Better trek companies take travellers at least 20km out to the Grand Erg Oriental by 4WD, then off you go...Guide needed.
*Ksar Ghilane is a cute oasis 140km south of Douz with a swimming hole, a few cafés, a collection of magnificent dunes and little else. 4WD desert travellers hang out here.
**Tatouine/Ksour. Tatouine is uninteresting but a good base to visit the hilltop Berber villages around it and the stunning ksour [fortified granaries].
**Roman Ruins:
**Dougga's hilltop site has the best preserved Roman ruins in Tunisia - and a lot of them - particularly the Capitol structure.
*El-Jem houses nothing much of interest save for the massive Roman Colosseum.
*Sbeitla [aka Sufetula] more great, well-preserved Roman temples.

Activities:
Watersports:
a good, varied selection at some excellent beaches, especially on the north coast e.g Tabarka or Bizerte, or down south at Djerba.
Camel travel: into the Sahara, especially from Douz and Zaafrane near Chott el Jerid salt lake, in the south.
Hiking: in the beautiful, wooded Kroumirie Mountains, in the northwest, but poorly marked trails. Organised treks are offered from Tabarka.
Golf: good courses at Hammamet, Djerba, Tabarka, Tunis and Port el- Kantaoui.
Bird watching: migrating birds stop off in large numbers at Ichkeul National Park - not far from Tunis, from autumn to springtime. Including: eagles, hawks, storks and numerous water birds.

Festivals:
n.b.
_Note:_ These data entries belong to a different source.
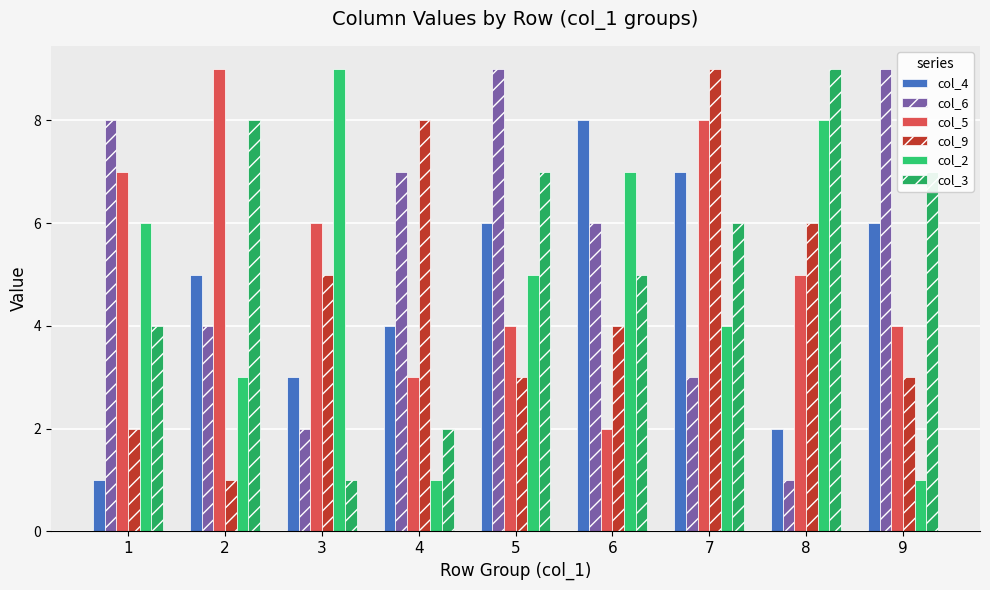

Which has a higher value, 7 or 9?

7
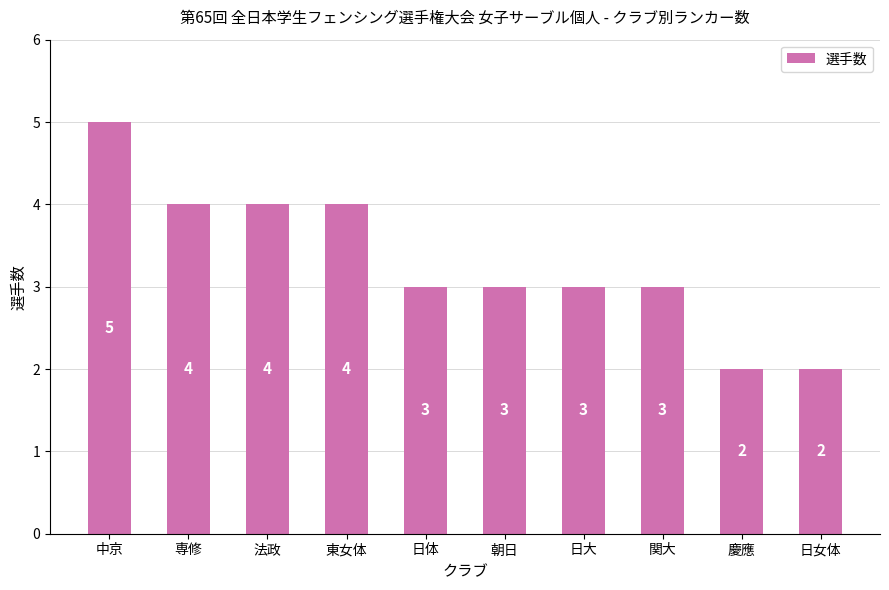

What is the label of the 5th bar from the left?

日体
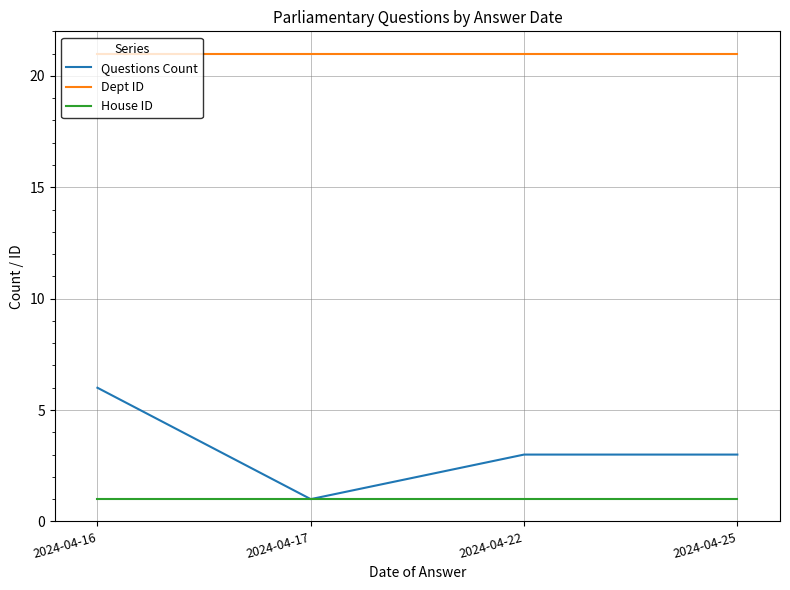

Between 2024-04-16 and 2024-04-25, which series saw the biggest shift?

Questions Count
Ramadan [dates above].
March, Octopus Festival, Kerkennah.
June/July, Moulid al Nabi, celebrating Mohamed's birthday with feasts and parades.
July, El-Jem International Music Festival, [orchestral], El-Jem's ancient colosseum.
early July, Tabarka Jazz Festival, Tabarka.
July, Festival of Malouf [trad music], Testour.
July-Aug, Dougga Festival of classical drama, Dougga.
July-Aug, Carthage International Festival [music and dance], in Carthage's ancient sites, Tunis.
early Nov, Sahara Festival, Douz, camel racing and other colourful desert events.
Nov, end of Ramadan [Eid el Fitr], much feasting and celebration nationwide.

Money advice:
No big problems here though Tunisian dinars are not supposed to be available/taken out of the country.
Travellers cheques are commonly accepted, as are credit cards, but carry some local currency too - theft is rare.

Tipping Guide:
Locals don't tip much, and it's not obligatory, but, as usual, waiters in tourist establishments and taxi drivers have learnt to expect a 10% tip.

Cuisine Guide:
Tunisian food is good, healthy, good value, varied and often extremely spicy. Bread [especially in baguette form] and couscous [semolina] are staples, while salads, soups and fruit are popular
. Most main courses, however, contain some kind of meat [particularly turkey or lamb] or seafood [expensive].

Shopping information:
Like other north African cousins, carpets, copper, brass and gold jewellery are the main offerings here, though good quality doesn't come cheap.
Market vendors can be extremely pushy and difficult, using tricks such as...'You have see festival near here?' - then taking you to see a woman weaving a carpet inside a shop.
It's important to develop an aura of untouchability when cruising the medina, with an assured, uncontestable 'Non, merci!' being your first line of defence.

Hint:
Brush up on a few useful French phrases - Bonjour, bonsoir and merci at the very least, with the occasional inshallah [God willing]!